● YOUR INSTRUCTIONS:
Below are entries; copy exactly the lines from the one with "Thiết kế nội thất" through the one with "Điện thoại: 0961993555", both included, and leave out the rest.

● RECORDS SHOWN:
========================================
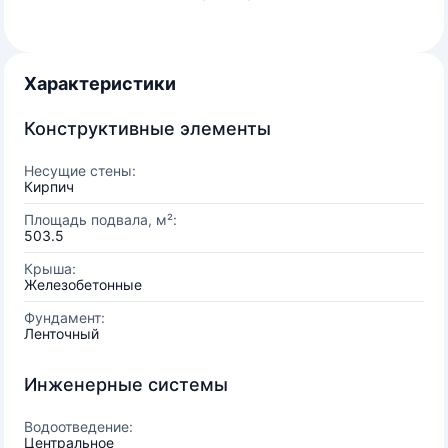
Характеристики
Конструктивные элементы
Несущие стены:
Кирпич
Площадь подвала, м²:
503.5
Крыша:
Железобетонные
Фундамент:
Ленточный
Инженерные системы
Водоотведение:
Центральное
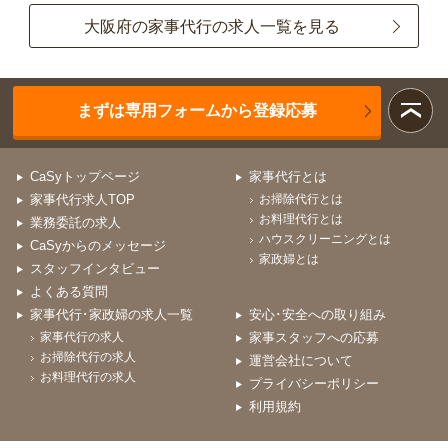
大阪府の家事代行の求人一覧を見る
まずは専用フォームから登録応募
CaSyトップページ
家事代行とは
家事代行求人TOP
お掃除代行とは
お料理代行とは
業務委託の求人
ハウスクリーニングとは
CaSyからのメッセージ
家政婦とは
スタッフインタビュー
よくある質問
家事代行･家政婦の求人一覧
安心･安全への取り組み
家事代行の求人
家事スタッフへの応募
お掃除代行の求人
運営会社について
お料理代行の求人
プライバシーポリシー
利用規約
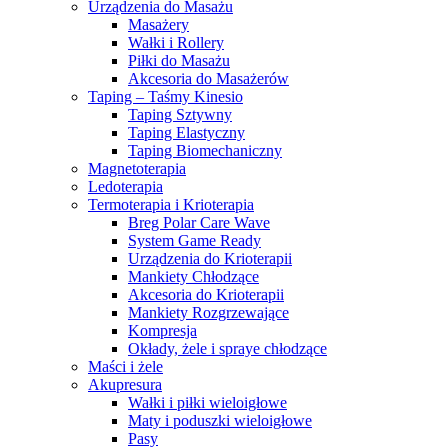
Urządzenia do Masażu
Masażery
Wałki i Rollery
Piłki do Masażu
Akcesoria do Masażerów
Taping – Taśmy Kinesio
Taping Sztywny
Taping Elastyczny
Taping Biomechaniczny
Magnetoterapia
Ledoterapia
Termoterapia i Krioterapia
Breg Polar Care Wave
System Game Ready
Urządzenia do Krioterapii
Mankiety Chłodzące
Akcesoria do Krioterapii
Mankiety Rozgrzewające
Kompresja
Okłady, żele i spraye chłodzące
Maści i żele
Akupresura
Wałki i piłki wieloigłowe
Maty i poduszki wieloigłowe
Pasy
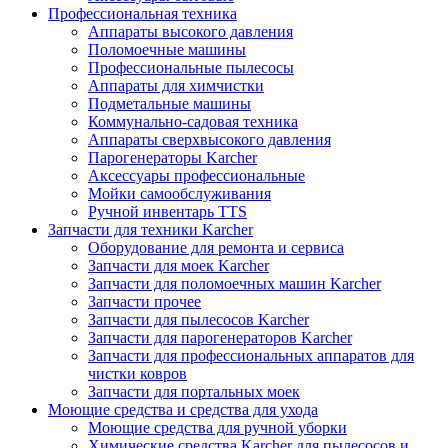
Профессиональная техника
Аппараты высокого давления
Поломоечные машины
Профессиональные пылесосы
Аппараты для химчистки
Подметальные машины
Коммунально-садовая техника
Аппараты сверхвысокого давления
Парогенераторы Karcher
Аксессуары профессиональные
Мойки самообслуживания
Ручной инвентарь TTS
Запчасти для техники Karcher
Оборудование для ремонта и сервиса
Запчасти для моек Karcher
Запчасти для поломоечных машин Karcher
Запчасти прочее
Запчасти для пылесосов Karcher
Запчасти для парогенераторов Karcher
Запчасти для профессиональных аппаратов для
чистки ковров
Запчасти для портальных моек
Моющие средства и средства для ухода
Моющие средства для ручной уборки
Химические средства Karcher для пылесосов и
========================================
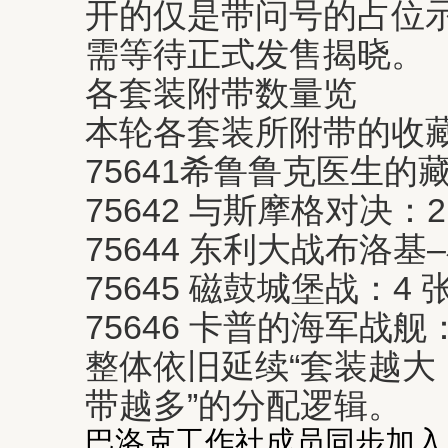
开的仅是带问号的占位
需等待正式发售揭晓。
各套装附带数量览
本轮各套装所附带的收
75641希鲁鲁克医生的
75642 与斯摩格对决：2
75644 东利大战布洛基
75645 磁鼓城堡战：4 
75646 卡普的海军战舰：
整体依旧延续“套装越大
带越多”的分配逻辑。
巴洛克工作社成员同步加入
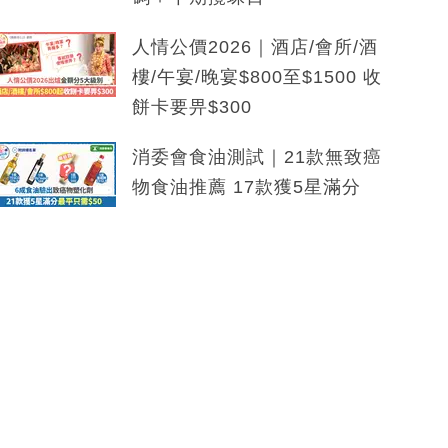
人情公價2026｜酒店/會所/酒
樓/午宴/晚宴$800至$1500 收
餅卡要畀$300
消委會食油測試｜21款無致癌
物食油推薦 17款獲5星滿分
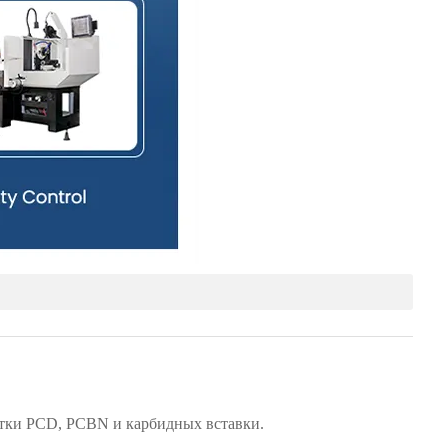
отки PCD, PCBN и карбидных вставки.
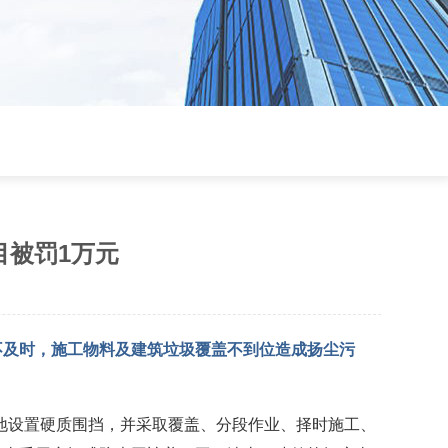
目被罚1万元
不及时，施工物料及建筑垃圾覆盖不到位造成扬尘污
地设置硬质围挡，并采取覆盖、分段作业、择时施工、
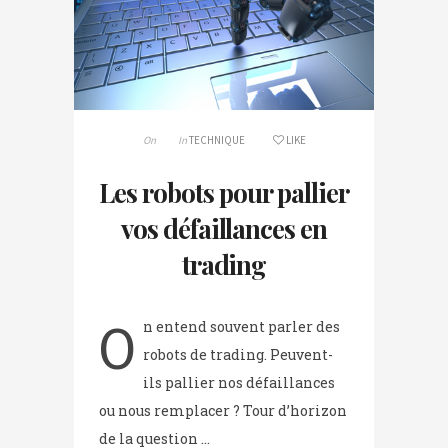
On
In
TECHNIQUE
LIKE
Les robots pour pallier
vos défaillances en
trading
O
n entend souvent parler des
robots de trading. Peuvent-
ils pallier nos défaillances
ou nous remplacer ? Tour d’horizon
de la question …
========================================
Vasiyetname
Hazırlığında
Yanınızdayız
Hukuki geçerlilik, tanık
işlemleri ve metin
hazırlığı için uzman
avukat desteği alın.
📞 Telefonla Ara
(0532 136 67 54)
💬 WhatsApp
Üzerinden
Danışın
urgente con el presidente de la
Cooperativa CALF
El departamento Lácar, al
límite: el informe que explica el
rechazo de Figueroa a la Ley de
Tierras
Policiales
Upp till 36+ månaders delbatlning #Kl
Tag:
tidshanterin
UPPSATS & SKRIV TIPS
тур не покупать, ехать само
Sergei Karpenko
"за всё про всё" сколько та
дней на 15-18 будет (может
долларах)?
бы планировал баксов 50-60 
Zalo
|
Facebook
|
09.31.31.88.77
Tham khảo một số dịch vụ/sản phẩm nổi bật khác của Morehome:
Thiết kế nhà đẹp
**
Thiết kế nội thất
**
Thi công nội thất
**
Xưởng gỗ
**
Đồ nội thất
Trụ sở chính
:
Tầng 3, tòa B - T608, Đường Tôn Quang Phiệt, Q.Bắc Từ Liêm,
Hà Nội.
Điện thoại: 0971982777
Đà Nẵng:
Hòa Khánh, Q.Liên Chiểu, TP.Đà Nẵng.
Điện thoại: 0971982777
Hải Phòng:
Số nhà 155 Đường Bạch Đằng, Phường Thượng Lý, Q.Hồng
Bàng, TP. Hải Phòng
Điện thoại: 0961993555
========================================
● OUTPUT BELOW:
Thiết kế nội thất
**
Thi công nội thất
**
Xưởng gỗ
**
Đồ nội thất
Trụ sở chính
:
Tầng 3, tòa B - T608, Đường Tôn Quang Phiệt, Q.Bắc Từ Liêm,
Hà Nội.
Điện thoại: 0971982777
Đà Nẵng:
Hòa Khánh, Q.Liên Chiểu, TP.Đà Nẵng.
Điện thoại: 0971982777
Hải Phòng:
Số nhà 155 Đường Bạch Đằng, Phường Thượng Lý, Q.Hồng
Bàng, TP. Hải Phòng
Điện thoại: 0961993555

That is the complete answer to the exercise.